The announcement of a shareholder class action may also harm a corporate defendant’s share price and affect its ongoing value due to increased insurance premiums and management distraction. Often a shareholder class action is commenced on the back of some bad news about the company’s financial prospects and a share price fall.

Management might be trying to remediate the issues that are the subject of the bad news and to run the business effectively, but they will also have to juggle defending a large scale piece of litigation for several years. Investors who stay with the company during the period of the litigation bear the burden of this.

2. Another concern is whether it is fair to penalise companies for disclosure mistakes if they were not negligent.

Other significant jurisdictions require there to be an element of fault, such as negligence or a failure to undertake due diligence. In Australia companies run the risk of being held to have breached the law when they and their boards have made strenuous and good faith efforts to keep the market accurately informed, but despite all those efforts, simply make the wrong judgment call.

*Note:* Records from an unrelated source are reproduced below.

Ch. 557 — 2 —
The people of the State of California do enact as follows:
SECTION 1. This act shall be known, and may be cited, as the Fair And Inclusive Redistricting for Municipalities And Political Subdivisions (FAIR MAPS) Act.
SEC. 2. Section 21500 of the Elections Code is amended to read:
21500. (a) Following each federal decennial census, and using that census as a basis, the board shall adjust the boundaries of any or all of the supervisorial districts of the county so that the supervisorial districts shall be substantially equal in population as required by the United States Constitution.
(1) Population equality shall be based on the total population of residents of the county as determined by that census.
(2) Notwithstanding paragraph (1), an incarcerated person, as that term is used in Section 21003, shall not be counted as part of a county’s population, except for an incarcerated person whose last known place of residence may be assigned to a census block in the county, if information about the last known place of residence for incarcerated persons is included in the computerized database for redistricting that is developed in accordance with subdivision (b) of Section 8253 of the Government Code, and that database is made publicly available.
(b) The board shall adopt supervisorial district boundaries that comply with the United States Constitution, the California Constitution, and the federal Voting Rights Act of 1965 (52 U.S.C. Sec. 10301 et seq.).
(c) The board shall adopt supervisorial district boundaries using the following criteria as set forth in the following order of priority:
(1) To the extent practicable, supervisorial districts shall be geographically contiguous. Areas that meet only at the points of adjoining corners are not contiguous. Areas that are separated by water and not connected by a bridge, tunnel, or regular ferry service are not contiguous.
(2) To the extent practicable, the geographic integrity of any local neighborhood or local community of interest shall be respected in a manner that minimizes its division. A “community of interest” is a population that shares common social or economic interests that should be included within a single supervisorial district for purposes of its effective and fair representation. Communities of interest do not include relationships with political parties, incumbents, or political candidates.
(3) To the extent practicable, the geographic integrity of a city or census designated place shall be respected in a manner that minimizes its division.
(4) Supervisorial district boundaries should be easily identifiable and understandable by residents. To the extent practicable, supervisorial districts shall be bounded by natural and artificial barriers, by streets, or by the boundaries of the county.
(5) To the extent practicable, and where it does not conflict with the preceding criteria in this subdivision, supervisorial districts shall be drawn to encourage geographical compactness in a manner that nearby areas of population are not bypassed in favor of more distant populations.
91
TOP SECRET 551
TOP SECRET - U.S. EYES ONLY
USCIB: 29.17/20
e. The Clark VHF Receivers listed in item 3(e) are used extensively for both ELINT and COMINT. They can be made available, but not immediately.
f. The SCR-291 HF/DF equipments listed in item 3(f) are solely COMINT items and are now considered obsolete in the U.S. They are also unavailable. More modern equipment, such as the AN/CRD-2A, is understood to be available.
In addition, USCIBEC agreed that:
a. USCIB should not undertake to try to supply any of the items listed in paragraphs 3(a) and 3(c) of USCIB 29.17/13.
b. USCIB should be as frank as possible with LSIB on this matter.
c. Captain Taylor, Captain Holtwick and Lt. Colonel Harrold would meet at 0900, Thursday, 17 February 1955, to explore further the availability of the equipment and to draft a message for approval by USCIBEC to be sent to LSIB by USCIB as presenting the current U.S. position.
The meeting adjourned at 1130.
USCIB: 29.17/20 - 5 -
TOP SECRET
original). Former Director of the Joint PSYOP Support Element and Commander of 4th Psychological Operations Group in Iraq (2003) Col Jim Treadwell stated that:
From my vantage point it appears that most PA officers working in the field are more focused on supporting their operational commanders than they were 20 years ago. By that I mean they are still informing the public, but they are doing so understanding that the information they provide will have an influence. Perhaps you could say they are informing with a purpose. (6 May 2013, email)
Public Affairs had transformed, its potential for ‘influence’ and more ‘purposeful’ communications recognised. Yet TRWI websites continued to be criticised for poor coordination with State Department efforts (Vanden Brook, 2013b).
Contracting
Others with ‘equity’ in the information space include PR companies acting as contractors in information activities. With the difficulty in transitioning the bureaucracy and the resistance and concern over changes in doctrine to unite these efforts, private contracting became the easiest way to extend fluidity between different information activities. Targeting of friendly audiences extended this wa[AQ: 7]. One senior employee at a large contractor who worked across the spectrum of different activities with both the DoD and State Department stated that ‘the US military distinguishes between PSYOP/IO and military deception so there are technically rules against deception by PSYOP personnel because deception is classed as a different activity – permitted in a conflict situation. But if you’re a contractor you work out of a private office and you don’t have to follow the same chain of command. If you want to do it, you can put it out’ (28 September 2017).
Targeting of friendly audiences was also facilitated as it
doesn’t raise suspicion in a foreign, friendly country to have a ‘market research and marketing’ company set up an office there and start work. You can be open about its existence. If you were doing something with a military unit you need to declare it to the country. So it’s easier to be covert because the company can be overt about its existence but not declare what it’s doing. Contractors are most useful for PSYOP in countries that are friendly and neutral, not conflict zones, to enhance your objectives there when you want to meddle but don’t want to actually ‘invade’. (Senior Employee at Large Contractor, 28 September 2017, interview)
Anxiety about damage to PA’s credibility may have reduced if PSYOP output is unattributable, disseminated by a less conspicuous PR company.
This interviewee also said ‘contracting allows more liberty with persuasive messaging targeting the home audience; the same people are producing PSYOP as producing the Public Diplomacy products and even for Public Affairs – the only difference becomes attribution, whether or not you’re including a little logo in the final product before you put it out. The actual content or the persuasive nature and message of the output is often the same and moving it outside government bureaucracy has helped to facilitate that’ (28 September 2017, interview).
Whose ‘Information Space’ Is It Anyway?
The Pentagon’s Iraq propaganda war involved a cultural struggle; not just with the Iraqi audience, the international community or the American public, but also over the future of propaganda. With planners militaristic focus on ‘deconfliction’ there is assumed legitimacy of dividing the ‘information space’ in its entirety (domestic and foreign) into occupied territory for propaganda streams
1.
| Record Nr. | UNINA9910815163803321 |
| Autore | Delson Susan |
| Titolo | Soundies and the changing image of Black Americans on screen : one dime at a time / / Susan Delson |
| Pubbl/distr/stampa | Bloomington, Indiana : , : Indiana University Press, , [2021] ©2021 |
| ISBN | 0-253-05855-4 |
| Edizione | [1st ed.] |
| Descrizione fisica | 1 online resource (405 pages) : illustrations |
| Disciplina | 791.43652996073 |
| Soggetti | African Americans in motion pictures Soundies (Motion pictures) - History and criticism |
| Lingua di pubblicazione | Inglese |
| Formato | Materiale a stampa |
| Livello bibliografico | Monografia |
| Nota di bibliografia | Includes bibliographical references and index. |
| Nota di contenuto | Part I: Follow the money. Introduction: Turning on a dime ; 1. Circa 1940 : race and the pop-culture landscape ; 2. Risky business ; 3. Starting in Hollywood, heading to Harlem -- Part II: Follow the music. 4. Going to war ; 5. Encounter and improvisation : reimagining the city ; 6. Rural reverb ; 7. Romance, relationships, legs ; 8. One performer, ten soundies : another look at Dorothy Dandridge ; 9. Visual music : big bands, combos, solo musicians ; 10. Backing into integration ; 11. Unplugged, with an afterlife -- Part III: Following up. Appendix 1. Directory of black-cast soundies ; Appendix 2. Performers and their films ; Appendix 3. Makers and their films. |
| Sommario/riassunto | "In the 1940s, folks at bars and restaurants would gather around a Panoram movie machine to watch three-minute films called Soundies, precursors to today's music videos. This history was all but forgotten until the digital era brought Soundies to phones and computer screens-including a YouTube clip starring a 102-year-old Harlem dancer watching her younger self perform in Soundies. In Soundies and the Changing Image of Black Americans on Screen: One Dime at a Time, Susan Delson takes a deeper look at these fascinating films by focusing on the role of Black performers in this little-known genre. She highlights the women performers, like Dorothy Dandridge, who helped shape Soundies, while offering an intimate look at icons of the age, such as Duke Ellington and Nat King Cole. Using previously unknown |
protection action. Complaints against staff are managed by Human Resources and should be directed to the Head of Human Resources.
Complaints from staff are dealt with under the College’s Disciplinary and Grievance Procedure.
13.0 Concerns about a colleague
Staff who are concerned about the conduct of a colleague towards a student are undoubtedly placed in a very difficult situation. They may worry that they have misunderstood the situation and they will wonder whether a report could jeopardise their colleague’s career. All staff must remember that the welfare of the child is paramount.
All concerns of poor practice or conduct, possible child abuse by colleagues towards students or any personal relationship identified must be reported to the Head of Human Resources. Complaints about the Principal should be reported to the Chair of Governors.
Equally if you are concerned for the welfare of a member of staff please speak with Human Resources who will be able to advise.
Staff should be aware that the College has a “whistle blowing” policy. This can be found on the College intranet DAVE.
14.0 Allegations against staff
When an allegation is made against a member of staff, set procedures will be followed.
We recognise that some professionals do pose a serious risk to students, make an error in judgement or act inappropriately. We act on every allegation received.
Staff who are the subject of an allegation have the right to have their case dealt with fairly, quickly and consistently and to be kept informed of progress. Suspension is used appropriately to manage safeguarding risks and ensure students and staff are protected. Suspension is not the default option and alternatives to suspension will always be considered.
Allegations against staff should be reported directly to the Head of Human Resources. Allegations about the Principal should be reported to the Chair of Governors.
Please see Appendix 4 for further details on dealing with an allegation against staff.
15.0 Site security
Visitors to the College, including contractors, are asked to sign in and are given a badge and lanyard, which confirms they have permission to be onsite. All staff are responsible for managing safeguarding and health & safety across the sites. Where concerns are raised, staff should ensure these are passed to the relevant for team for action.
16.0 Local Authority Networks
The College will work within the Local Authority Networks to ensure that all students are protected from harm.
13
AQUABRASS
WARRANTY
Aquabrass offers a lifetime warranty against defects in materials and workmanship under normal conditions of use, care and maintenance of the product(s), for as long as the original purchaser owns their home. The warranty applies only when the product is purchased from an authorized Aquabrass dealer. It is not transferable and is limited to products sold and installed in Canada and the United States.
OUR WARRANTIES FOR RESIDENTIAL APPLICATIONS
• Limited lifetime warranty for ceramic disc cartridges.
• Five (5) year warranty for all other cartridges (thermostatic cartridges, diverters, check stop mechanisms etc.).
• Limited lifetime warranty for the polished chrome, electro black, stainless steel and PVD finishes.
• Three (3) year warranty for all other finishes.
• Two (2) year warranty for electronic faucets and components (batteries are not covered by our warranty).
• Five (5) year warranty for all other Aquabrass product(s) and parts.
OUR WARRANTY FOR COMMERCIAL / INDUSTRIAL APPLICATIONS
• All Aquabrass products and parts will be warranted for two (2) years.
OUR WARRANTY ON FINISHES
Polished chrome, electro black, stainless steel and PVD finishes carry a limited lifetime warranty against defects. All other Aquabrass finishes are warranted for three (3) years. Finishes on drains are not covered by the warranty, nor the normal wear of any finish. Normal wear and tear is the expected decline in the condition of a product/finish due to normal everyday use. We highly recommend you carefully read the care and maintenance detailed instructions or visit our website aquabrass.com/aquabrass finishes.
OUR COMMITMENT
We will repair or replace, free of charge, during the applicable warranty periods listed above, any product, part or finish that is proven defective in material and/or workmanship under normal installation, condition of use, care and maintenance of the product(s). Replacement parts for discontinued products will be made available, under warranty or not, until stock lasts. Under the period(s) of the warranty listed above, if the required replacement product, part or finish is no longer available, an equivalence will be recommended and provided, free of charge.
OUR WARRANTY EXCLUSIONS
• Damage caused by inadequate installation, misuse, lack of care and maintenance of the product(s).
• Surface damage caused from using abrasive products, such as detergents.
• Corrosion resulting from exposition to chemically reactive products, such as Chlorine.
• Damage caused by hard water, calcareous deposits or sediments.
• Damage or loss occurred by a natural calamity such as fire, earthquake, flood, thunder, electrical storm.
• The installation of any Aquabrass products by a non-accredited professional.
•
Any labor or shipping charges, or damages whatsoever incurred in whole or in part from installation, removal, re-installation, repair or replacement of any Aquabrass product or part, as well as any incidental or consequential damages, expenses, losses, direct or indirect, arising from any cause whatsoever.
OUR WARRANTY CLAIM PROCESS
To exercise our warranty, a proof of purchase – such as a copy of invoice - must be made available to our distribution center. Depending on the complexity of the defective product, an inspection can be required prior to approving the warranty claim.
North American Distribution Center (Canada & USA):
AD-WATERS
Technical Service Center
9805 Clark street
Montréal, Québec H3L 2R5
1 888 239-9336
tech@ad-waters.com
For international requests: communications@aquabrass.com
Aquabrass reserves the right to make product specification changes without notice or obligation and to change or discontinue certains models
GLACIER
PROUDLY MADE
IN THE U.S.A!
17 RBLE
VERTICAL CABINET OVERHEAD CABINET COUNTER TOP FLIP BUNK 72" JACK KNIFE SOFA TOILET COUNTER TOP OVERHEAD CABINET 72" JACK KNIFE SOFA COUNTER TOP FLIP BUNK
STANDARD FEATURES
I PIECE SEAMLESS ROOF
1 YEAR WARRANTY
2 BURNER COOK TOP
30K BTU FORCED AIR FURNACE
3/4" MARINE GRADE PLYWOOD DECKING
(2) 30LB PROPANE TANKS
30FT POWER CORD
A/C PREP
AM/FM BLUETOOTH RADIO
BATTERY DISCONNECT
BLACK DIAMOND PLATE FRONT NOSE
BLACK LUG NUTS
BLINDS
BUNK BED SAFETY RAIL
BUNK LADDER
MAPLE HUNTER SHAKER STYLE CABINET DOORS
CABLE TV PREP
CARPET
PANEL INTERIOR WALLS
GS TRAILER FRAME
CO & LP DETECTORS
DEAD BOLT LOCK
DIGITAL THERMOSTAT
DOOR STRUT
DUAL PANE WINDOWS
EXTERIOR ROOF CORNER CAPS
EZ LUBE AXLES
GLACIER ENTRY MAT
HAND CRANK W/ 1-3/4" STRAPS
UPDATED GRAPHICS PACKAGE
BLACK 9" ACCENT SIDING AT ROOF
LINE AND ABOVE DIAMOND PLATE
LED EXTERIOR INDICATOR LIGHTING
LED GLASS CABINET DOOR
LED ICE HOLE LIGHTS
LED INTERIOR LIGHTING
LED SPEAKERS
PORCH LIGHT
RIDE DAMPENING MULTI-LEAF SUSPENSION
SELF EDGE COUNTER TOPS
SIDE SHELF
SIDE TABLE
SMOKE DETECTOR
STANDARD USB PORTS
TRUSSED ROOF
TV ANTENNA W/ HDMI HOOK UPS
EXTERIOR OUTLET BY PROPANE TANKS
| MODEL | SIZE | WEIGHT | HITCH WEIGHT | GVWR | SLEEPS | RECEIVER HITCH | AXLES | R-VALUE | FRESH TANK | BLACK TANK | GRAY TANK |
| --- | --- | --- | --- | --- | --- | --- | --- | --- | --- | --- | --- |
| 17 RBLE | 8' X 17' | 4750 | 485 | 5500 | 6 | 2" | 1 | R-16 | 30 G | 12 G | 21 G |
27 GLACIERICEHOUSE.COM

3. Some submissions to the ALRC inquiry have suggested shareholder class actions may create an unenviable operating environment for corporate Australia, with the risk that these corporates might seek to over-compensate by making disclosures at every turn.

Over-disclosure driven by knee-jerk reactions or the nervousness of boards to class action risk can also have damaging effects on the market, which will then have to decipher whether the information is actually material or not. Put another way, over-disclosure may itself be misleading, or harm shareholder value, and create further risks for the company and its shareholders.

4. The report also questions whether the best method to achieve the goals of a shareholder class action (that is, to compensate shareholders harmed by breaches of the rules, and deterrence against future breaches) is best served by private litigation or is more appropriately a matter for regulators such as ASIC.

It is by no means certain that Australia’s system strikes the right balance in placing much of the enforcement in private litigants' hands.

Litigation funders say that they fund fewer than 5 per cent of potential class actions brought to them as opportunities. If the criteria for whether to fund an action depends on, at least in part, potential returns to funders through a damages claim, it may be that policy objectives of transparency and compliance with the law become of secondary importance.

MinterEllison supports a review which takes into consideration the differing approaches adopted by other jurisdictions.

It may be that we are actually are striking the right balance in Australia, but a comparison against jurisdictions may be instructive in assessing this and may provide a better understanding as to further improvements that might be made.

Beverly Newbold is a partner and national class action practice head at MinterEllison, while David Taylor is a partner and class action specialist at MinterEllison.